GDPR is a privacy and data protection law that regulates how European Union residents' data is protected by companies and enhances the control the European Union residents have over their data shared over any platform.
The GDPR is relevant to any globally operating company which may be accessible to the European Businesses or Citizens of the European Union directly or indirectly. The customers’ data shared on our platform is important irrespective of where the customer is based out of, which is why as a responsible platform, we have implemented GDPR controls as our baseline standard for all our operations across the Globe. GDPR has taken effect from 25th May 2018.
Any data that relates to an identifiable or identified individual, which may include but is not limited to Name, Age, Date of Birth, E-mail ID etc.

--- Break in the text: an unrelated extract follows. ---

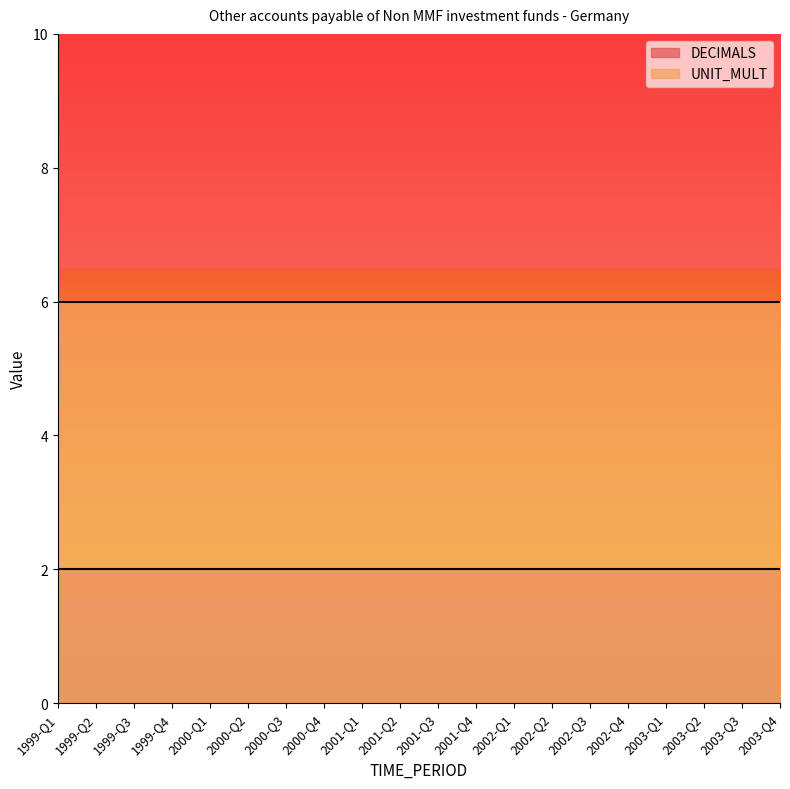

At which label does UNIT_MULT reach its peak?

1999-Q1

GDPR covers a broad spectrum of information that could be used on its own, or in combination with other pieces of information, to identify a person. Personal data extends beyond a person’s name or email address. Additionally, it shall also include financial information, political opinions, genetic data, biometric data, IP addresses, physical address, sexual orientation, and ethnicity.

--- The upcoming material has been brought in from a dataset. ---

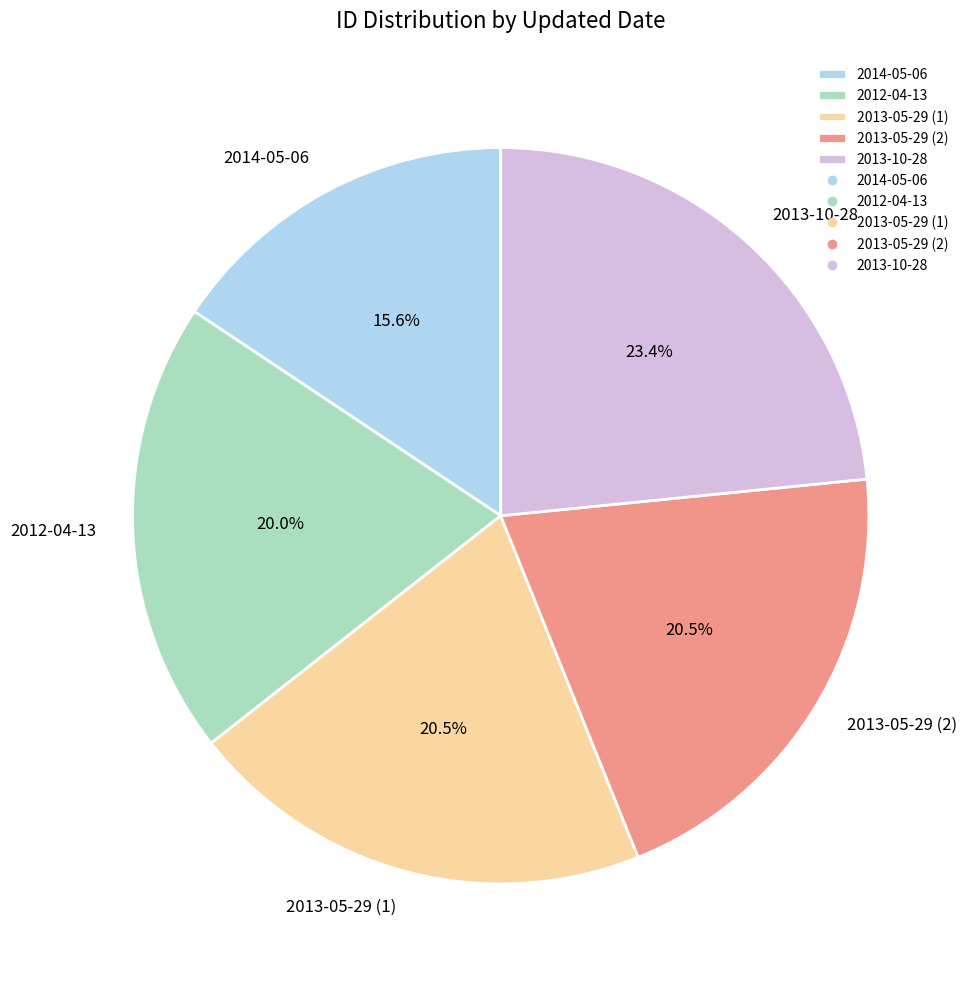

Is there a majority slice in this chart?

No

The Company has ensured that the platform shall be GDPR compliant as well as protect its user’s through the platform.
As a responsible platform, we have constituted an Information Asset Register (IAR), which holds all details including but not limited to all the persona information or such other financial information shared across by you on our platform, which we will be treating it as an asset. The Register shall also provide details on various categories of personal data processed while you are using the platform and which shall be accessible by the Company or any particular department and the purpose for which the data has been made accessible. It has comprehensive coverage of all our processes and procedures. We have also appointed a Data Protection Officer (DPO).

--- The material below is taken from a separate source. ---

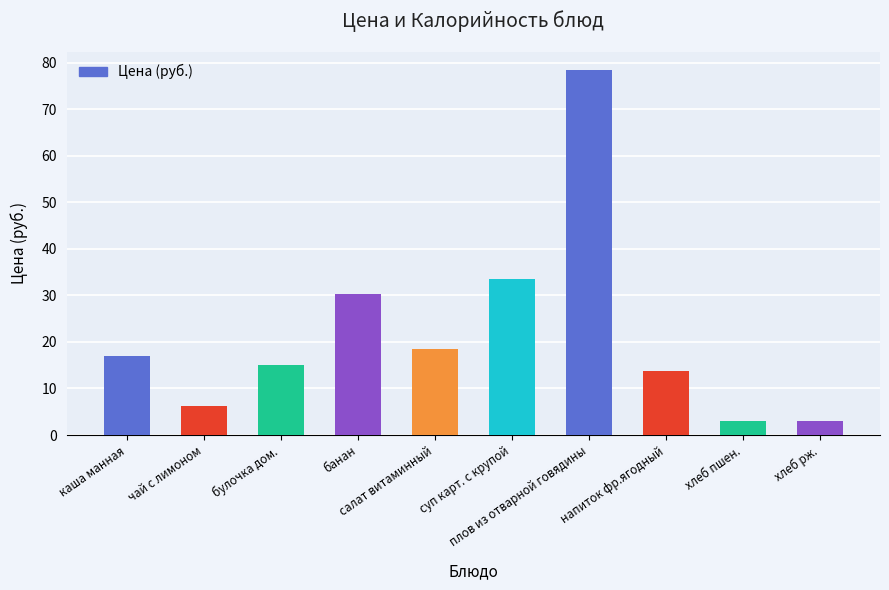

Reading right to left, transcribe all the data shown in this chart.

3.0	3.0	13.7	78.4	33.5	18.5	30.4	15.0	6.3	17.0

As a platform serving a wide range of clients across the globe, we will be conducting Data Protection Impact Assessments (DPIA) promptly post the incorporation of the platform. Based on the results we achieve, we have put in place appropriate controls on data processing and management on a timely basis. We as a platform will be conducting internal audits of our products, processes, operations, and management to identify the problems and work on the solutions.
Based on the DPIAs and internal audits, we will thoroughly look into and work on our data security methods and processes over time as and when required.